At February 9, 1995, Bunker Limited Partnership and Hecla Mining
Company, pursuant to the agreement dated June 15, 1954, each owned
an undivided 37.5% interest in the Silver Mountain property. Stock
ownership of the two companies at February 9, 1995, was as follows:
Shares Held as of Percent of
February 9, 1995 Ownership
----------------- ----------
Bunker Limited Partnership 896,000 29.22%
Hecla Mining Company 115,000 3.75%
--------- -----
Total 1,011,000 32.97%
========= =====
On February 10, 1995, Hecla Mining Company acquired Bunker Limited
Partnership's 37.5% undivided interest in the Silver Mountain
property and their entire stock interest in the Company. Hecla
currently holds 1,011,000 or 32.97% shares of common stock of the
Company.
From November 1, 1982 to December 31, 1994, Bunker Limited
Partnership provided the Company with general accounting services.
Commencing January 1, 1995, Hecla Mining Company (which owned
32.97% of common stock from February 10, 1995 to December 31, 1997)
provided accounting and legal services to Silver Mountain. In 1996
and 1997, Silver Mountain paid Hecla Mining Company $9,000 each
year for these services.

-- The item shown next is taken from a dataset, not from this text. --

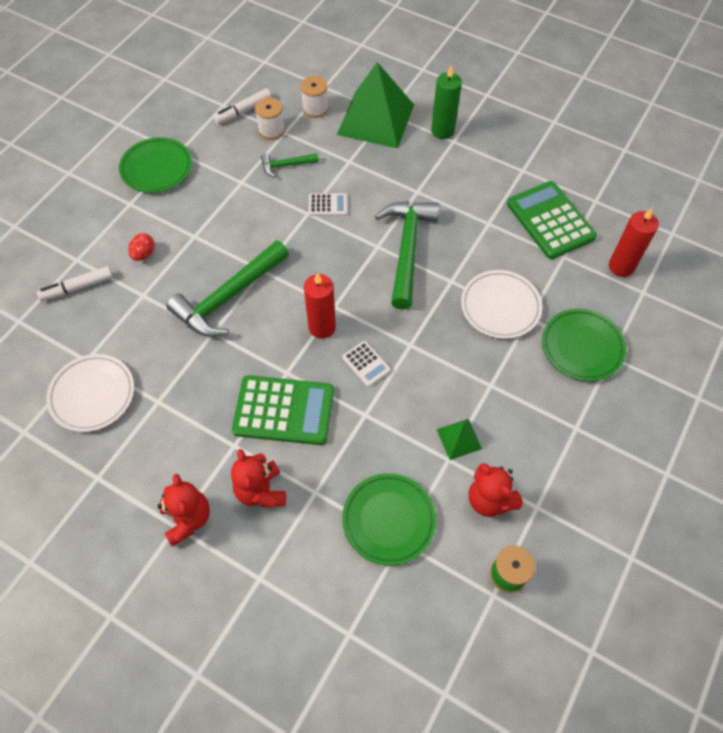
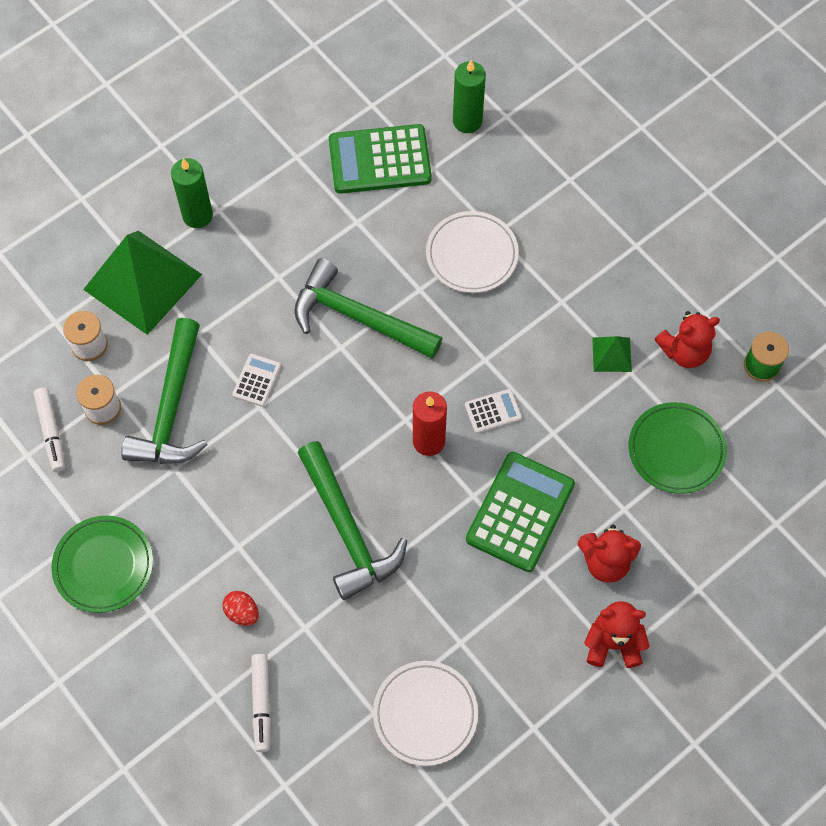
camera: 70 degrees left, 5 degrees up
(286, 165) = (171, 408): green hammer -> green hammer, size x2.07
(582, 347) = (549, 200): green plate -> none
(621, 266) = (467, 121): red candle -> green candle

At December 31, 1997, the Company had
obligations to Hecla Mining Company totaling $2,622 and $63,927 for
accounts payable and notes payable, respectively. At December 31,
1996, the Company had obligations to Hecla Mining Company totaling
$2,256 and $63,927 for accounts payable and notes payable,
respectively.
On August 28, 1997, the United States Department of Justice filed a
Motion for Leave to File a First Amended Complaint which sought to
add the Company and 16 other companies in litigation pending in the
United States District Court in and for the State of Idaho,
captioned United States of America, Plaintiff, v. ASARCO
Incorporated, et al., Defendants, Civil No. 96-0122-N-EJL. The
litigation involves a claim under the Comprehensive Environmental
Response, Compensation and Liability Act by the United States of
America for alleged damages to the environment and associated
natural resources through the Company's historic mining activities
in and near the Bunker Hill Superfund Site and the Coeur d'Alene
River watershed located in North Idaho. The court has not yet
ruled upon the motion.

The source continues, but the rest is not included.